What exactly prevents you from creating your own packages if you want to use your system package manager?

On Alpine and Arch Linux? Exactly nothing.

On Debian/Ubuntu? maybe the convoluted packaging process, but that's on you for choosing those distributions.

On Nvidia/Jetson systems, Ubuntu is dictated by the vendor.
UV is not (yet) a build system and does not get involved with compiling code. But easily lets you plug in any build system you want. So it will let you keep using whatever system you are currently using for building your C libraries. For example I use scikit-build-core for building all of my libraries C and C++ components with cmake and it works fine with uv.

    uv build
    Building source distribution...
    running egg_info
    writing venv.egg-info/PKG-INFO
    Successfully built dist/venv-0.1.0.tar.gz
    Successfully built dist/venv-0.1.0-py3-none-any.whl
I guess it depends on what you mean by a build system. From my understanding uv build basically just bundles up all the source code it finds, and packages it into a .whl with the correct metadata. It cannot actually do any build steps like running commands to compile or transform code or data in any way. For that you need something like setuptools or scikit-build or similar. All of which integrate seamlessly with uv.
It actually does exactly what pip does depending on your configured build backend, so if you have your pyproject.toml/setup.py configured to build external modules, `uv build` will run that and build a binary wheel
Yes, that's my point. You need to bring your own 'real' build system to make uv doing anything non-trivial. And the fact that this work transparently with uv is a very good thing.
I see what you mean. You can use it with mise that has build support.
Yes it'll build any dependency that has no binary wheels (or you explicitly pass --no-binary) as long as said package supports it (i.e. via setup.py/pyproject.toml build-backend).

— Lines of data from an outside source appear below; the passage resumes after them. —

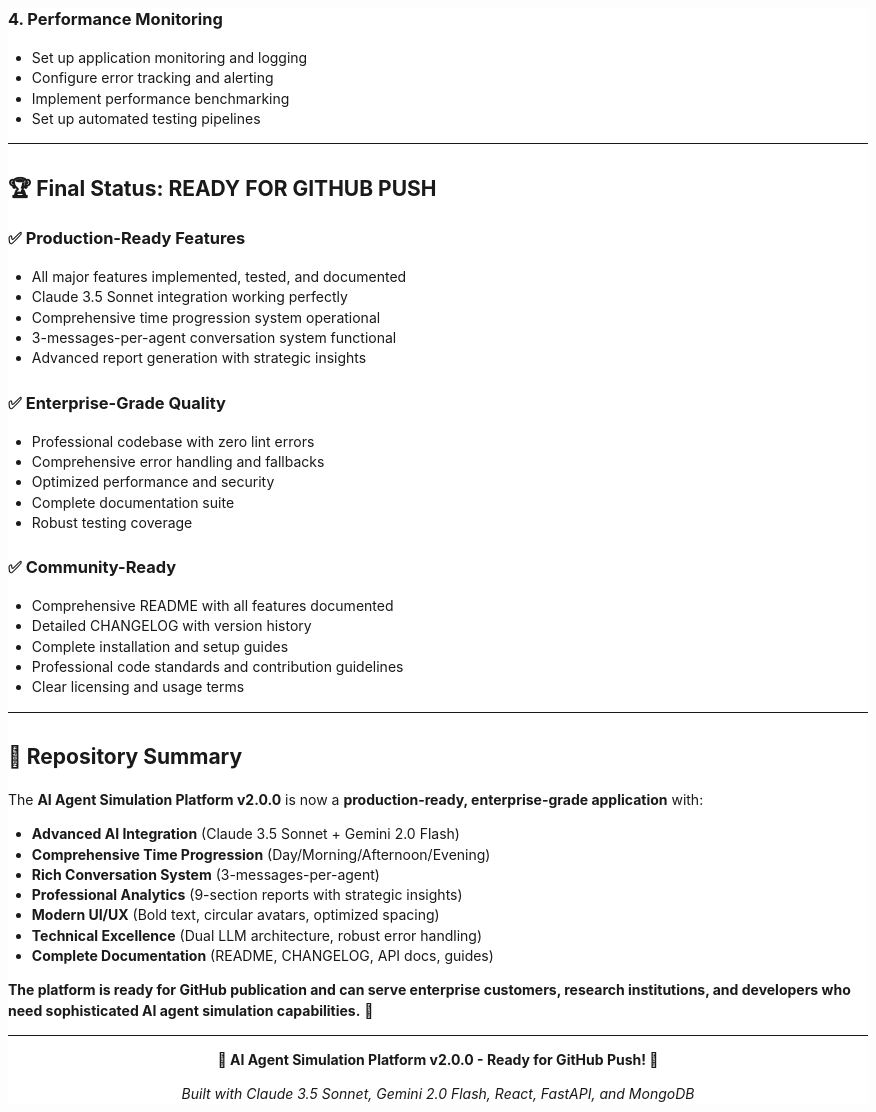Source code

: ### **4. Performance Monitoring**
- Set up application monitoring and logging
- Configure error tracking and alerting
- Implement performance benchmarking
- Set up automated testing pipelines

---

## 🏆 **Final Status: READY FOR GITHUB PUSH**

### **✅ Production-Ready Features**
- All major features implemented, tested, and documented
- Claude 3.5 Sonnet integration working perfectly
- Comprehensive time progression system operational
- 3-messages-per-agent conversation system functional
- Advanced report generation with strategic insights

### **✅ Enterprise-Grade Quality**
- Professional codebase with zero lint errors
- Comprehensive error handling and fallbacks
- Optimized performance and security
- Complete documentation suite
- Robust testing coverage

### **✅ Community-Ready**
- Comprehensive README with all features documented
- Detailed CHANGELOG with version history
- Complete installation and setup guides
- Professional code standards and contribution guidelines
- Clear licensing and usage terms

---

## 🚀 **Repository Summary**

The **AI Agent Simulation Platform v2.0.0** is now a **production-ready, enterprise-grade application** with:

- **Advanced AI Integration** (Claude 3.5 Sonnet + Gemini 2.0 Flash)
- **Comprehensive Time Progression** (Day/Morning/Afternoon/Evening)
- **Rich Conversation System** (3-messages-per-agent)
- **Professional Analytics** (9-section reports with strategic insights)
- **Modern UI/UX** (Bold text, circular avatars, optimized spacing)
- **Technical Excellence** (Dual LLM architecture, robust error handling)
- **Complete Documentation** (README, CHANGELOG, API docs, guides)

**The platform is ready for GitHub publication and can serve enterprise customers, research institutions, and developers who need sophisticated AI agent simulation capabilities.** 🎉

---

<div align="center">

**🚀 AI Agent Simulation Platform v2.0.0 - Ready for GitHub Push! 🚀**

*Built with Claude 3.5 Sonnet, Gemini 2.0 Flash, React, FastAPI, and MongoDB*

</div>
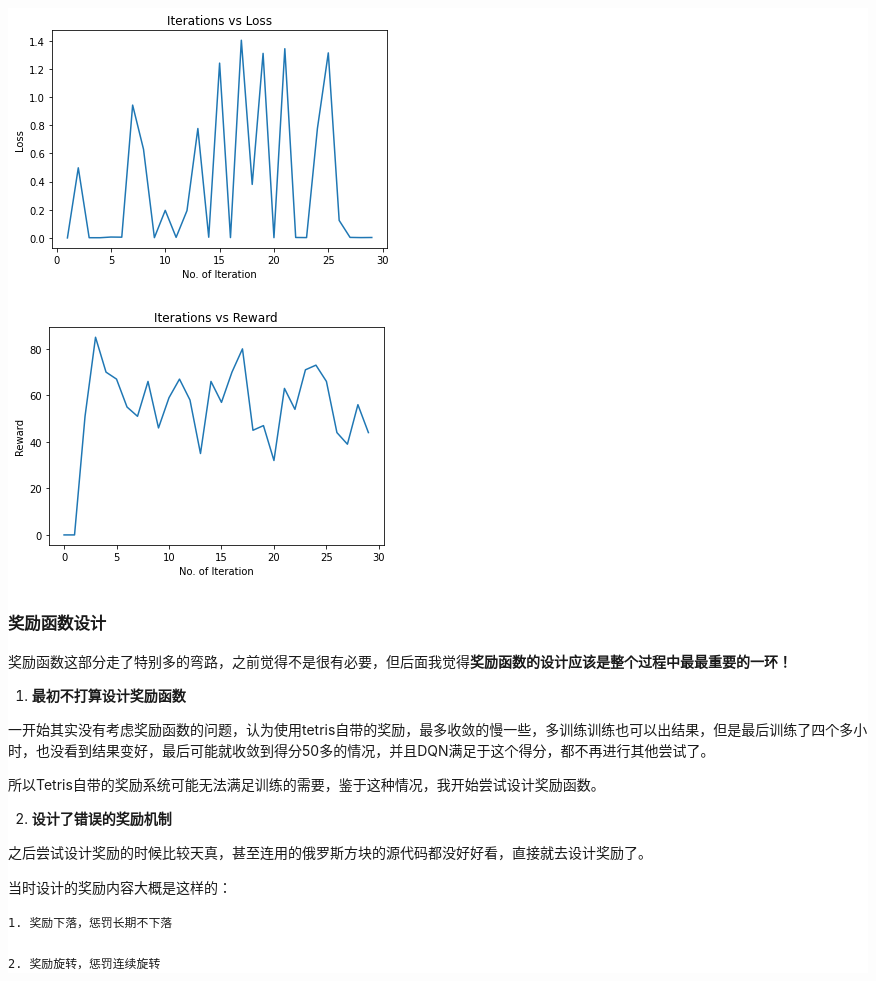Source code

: 
![png](output_25_0.png)


![png](output_25_1.png)


### 奖励函数设计

奖励函数这部分走了特别多的弯路，之前觉得不是很有必要，但后面我觉得**奖励函数的设计应该是整个过程中最最重要的一环！**

1. **最初不打算设计奖励函数**

一开始其实没有考虑奖励函数的问题，认为使用tetris自带的奖励，最多收敛的慢一些，多训练训练也可以出结果，但是最后训练了四个多小时，也没看到结果变好，最后可能就收敛到得分50多的情况，并且DQN满足于这个得分，都不再进行其他尝试了。

所以Tetris自带的奖励系统可能无法满足训练的需要，鉴于这种情况，我开始尝试设计奖励函数。

2. **设计了错误的奖励机制**

之后尝试设计奖励的时候比较天真，甚至连用的俄罗斯方块的源代码都没好好看，直接就去设计奖励了。

当时设计的奖励内容大概是这样的：

    1. 奖励下落，惩罚长期不下落
    
    2. 奖励旋转，惩罚连续旋转
    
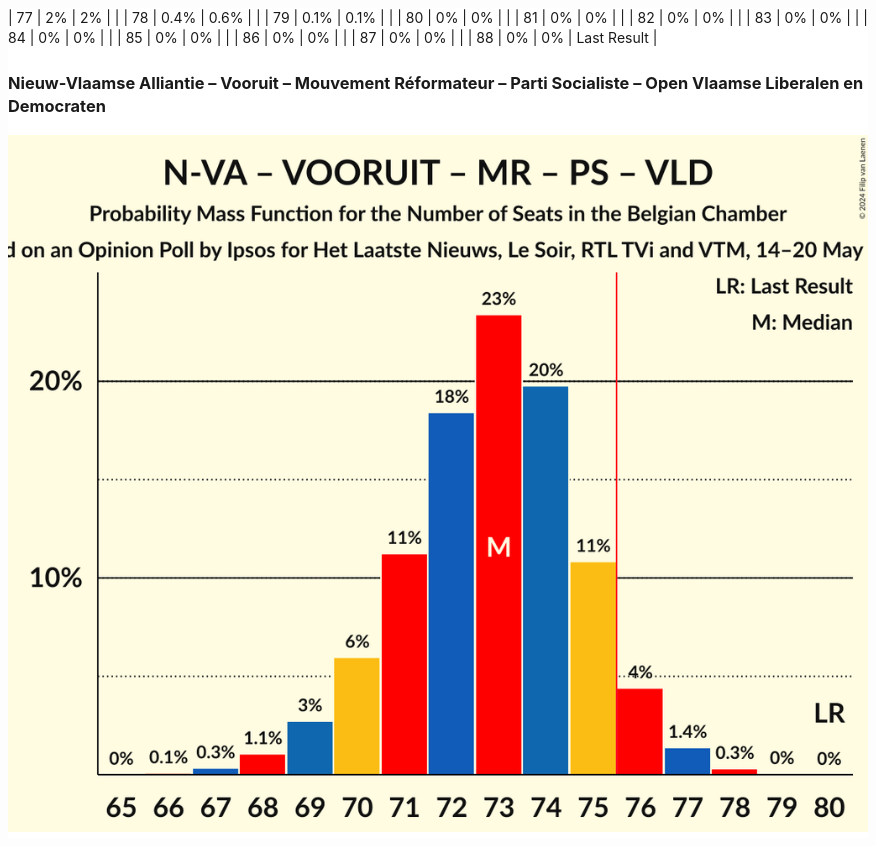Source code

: | 77 | 2% | 2% |  |
| 78 | 0.4% | 0.6% |  |
| 79 | 0.1% | 0.1% |  |
| 80 | 0% | 0% |  |
| 81 | 0% | 0% |  |
| 82 | 0% | 0% |  |
| 83 | 0% | 0% |  |
| 84 | 0% | 0% |  |
| 85 | 0% | 0% |  |
| 86 | 0% | 0% |  |
| 87 | 0% | 0% |  |
| 88 | 0% | 0% | Last Result |

### Nieuw-Vlaamse Alliantie – Vooruit – Mouvement Réformateur – Parti Socialiste – Open Vlaamse Liberalen en Democraten

![Graph with seats probability mass function not yet produced](2024-05-20-Ipsos-coalitions-seats-pmf-n-va–vooruit–mr–ps–vld.png "Seats Probability Mass Function")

Basically, just like pip would
Unlike uv this tool is unlikely to solve problems for the average Python user and most likely will create new ones.
Agree, however for user who want to get faster speed out of python wouldn't that just work with rustpython? It can also run in the browser then.
RustPython is just an interpreter written in Rust. There's no reason why it would be meaningfully faster than CPython just because it's written in Rust rather than C. Rust adds memory safety, not necessarily speed.

A new and immature interpreter is going to have other problems:

- Lack of compatibility with CPython - Not up to date with latest version features - Incompatibility with CPython extensions

RustPython is a cool project, but it's not reached the big time yet.